His film credits include Kidulthood, Mr. Nobody, Clubbed, and Dirty Weekend. In 2008, he provided the voice for Mad-Dog "The Strangler" McGraw in the action role-playing video game Fable II.

Schaal has also appeared as Norm, Shirley Carter's seedy landlord, in EastEnders. He played troubled father Tom Hargreaves in Grange Hill. Other notable credits include The Murder of Stephen Lawrence, Relative Values, and football hooligan film I.D. Schaal also played Eric in British gangster film Down Terrace.

Schaal wrote the short films Poppy's Present (directed by Chris Jury) and Half Time (directed by Duncan Roe). He also co-wrote the play Reality Chokes and appeared in it as Rob, and directed a production of the play at the Edinburgh Festival in 2010. Other writing credits include the plays Shame, No Hiding Place, The Legacy of Colonel Ash, and Baby Blue.

In 2012, Schaal wrote and directed the play Brotherly Love for The Real London Ensemble at Pentameters Theatre. He then appeared in English soap Hollyoaks in September 2013, playing the role of Ken, who is falsely accused of sexually interfering with Robbie Roscoe (Charlie Wernham). Schaal and Wernham both previously co-starred in The Inbetweeners.

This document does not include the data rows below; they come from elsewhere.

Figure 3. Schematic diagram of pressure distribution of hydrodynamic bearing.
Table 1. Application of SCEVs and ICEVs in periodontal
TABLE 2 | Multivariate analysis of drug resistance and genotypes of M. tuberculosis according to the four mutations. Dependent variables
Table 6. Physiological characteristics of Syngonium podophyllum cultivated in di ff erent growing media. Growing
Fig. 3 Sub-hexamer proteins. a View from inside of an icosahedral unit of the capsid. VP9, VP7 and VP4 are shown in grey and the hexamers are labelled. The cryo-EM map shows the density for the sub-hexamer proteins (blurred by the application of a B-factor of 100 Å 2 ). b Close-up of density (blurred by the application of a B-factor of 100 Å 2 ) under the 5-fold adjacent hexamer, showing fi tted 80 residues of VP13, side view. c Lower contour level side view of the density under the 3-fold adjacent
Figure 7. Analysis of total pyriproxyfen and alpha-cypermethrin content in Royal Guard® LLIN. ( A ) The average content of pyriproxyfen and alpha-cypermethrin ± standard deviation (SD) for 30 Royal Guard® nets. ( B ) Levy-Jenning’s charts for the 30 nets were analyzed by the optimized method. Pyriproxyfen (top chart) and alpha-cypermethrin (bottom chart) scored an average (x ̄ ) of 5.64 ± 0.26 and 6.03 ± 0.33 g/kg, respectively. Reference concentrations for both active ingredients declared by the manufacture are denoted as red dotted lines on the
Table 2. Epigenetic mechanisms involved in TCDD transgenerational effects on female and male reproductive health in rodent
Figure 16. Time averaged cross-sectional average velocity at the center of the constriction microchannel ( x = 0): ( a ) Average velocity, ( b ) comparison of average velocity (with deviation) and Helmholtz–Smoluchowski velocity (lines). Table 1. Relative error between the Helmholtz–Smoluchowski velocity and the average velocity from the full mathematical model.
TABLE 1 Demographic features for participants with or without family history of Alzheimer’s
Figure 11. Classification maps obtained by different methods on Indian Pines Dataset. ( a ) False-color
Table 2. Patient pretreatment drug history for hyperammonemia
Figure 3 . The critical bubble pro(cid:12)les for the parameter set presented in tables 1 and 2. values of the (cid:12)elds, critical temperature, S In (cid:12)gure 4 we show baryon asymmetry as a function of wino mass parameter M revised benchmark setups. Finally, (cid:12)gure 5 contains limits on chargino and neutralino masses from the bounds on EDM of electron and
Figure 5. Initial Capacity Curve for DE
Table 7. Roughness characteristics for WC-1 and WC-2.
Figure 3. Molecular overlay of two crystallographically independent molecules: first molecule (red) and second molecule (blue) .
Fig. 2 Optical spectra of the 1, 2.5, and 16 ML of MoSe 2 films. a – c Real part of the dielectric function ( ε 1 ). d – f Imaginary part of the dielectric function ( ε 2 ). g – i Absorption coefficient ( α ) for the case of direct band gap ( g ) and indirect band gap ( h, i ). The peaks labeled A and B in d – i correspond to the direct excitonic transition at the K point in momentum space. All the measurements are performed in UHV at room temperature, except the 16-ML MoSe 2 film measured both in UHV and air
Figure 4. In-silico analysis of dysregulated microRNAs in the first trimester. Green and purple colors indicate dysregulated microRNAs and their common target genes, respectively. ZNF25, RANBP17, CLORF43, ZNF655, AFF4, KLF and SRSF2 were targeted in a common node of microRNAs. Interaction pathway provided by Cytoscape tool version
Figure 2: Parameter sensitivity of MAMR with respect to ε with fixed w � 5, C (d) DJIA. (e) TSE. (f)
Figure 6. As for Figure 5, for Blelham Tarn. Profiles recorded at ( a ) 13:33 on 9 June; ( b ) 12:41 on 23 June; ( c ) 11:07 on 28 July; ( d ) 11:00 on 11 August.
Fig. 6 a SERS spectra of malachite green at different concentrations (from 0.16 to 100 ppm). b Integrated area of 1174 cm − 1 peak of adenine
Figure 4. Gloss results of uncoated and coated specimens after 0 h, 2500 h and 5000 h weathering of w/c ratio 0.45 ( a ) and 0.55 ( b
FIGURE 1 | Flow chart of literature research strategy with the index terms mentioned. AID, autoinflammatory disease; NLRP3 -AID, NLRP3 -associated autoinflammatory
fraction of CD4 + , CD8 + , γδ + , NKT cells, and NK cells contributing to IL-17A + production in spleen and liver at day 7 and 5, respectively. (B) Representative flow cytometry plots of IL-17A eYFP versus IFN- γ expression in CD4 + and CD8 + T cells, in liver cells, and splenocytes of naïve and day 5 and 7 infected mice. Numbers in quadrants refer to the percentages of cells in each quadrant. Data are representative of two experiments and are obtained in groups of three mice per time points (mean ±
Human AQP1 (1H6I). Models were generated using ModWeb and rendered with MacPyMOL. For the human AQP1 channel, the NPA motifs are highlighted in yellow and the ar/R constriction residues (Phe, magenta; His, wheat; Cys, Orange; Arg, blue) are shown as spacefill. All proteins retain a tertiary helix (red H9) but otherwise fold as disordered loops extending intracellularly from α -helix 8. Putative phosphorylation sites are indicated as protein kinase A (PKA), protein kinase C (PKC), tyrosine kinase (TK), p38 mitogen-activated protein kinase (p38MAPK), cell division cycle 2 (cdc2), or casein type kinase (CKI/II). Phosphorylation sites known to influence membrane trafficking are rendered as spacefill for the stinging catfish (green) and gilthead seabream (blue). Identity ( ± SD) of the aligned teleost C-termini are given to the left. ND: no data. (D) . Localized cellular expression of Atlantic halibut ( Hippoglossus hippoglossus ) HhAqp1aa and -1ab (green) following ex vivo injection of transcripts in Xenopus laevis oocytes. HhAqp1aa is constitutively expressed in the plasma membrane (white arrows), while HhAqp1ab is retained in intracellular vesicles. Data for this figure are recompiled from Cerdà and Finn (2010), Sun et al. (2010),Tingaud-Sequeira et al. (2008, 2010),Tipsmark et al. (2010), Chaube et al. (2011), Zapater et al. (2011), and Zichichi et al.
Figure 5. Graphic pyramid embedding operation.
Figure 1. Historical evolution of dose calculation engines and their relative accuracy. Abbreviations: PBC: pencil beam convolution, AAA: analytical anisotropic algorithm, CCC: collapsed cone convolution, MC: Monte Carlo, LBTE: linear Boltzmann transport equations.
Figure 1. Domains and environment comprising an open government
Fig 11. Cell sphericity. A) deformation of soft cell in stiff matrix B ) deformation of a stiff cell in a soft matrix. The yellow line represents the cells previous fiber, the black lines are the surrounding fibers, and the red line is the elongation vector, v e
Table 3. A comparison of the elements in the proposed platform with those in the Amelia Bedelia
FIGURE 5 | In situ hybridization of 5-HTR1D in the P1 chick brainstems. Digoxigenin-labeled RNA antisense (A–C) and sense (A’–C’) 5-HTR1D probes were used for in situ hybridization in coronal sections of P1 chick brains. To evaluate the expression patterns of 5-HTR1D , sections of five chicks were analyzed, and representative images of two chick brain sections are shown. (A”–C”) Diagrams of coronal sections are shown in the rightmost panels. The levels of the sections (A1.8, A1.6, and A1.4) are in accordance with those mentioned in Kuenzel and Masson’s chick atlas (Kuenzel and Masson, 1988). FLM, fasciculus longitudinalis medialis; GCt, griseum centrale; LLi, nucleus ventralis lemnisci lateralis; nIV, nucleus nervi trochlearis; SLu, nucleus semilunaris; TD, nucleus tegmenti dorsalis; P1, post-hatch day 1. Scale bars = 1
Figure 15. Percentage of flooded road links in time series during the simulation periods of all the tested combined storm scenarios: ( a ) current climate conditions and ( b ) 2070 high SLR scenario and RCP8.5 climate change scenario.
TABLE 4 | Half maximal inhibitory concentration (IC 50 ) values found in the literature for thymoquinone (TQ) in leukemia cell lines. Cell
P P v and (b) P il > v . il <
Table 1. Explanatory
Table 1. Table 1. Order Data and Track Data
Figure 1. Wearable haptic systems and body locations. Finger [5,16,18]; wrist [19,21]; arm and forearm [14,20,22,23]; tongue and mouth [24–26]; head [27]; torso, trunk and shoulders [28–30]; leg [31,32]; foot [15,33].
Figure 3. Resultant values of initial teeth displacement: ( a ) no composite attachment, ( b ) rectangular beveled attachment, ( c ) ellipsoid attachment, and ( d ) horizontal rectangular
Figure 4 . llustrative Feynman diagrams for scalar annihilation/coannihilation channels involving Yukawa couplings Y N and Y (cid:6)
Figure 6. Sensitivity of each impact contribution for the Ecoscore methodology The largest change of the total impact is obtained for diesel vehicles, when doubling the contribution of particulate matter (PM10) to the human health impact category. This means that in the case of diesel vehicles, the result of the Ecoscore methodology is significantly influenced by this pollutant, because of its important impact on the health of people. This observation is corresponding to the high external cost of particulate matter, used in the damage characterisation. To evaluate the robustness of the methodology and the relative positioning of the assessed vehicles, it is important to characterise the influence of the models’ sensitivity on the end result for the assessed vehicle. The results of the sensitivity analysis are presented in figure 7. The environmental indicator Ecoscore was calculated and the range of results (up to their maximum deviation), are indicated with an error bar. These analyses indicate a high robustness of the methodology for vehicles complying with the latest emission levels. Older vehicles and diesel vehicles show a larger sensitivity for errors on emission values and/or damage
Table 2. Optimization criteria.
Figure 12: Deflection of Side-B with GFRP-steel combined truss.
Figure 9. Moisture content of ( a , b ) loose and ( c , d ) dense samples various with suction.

Schaal has worked extensively in Canada and the United States on The Strain filming in Toronto with David Bradley, Frontier filming in Newfoundland with Alun Armstrong and Zoe Boyle and You're the Worst filming in L.A. opposite Chris Geere and Aya Cash. Schaal also played Colonel Gubbins in the film A Call to Spy filming in Philadelphia and playing opposite Stana Katic and Linus Roache.

In March 2021, he appeared in an episode of the BBC soap opera Doctors as Colin Turner and later in the year, appeared as police officer DS Foden in three episodes of EastEnders.

In 2022, Schaal co-wrote the feature film Back to Archway with Matt Bartlett and Heavenly Waters with writer/producer Kim Leggatt.

Schaal is a lifelong supporter of West Ham United.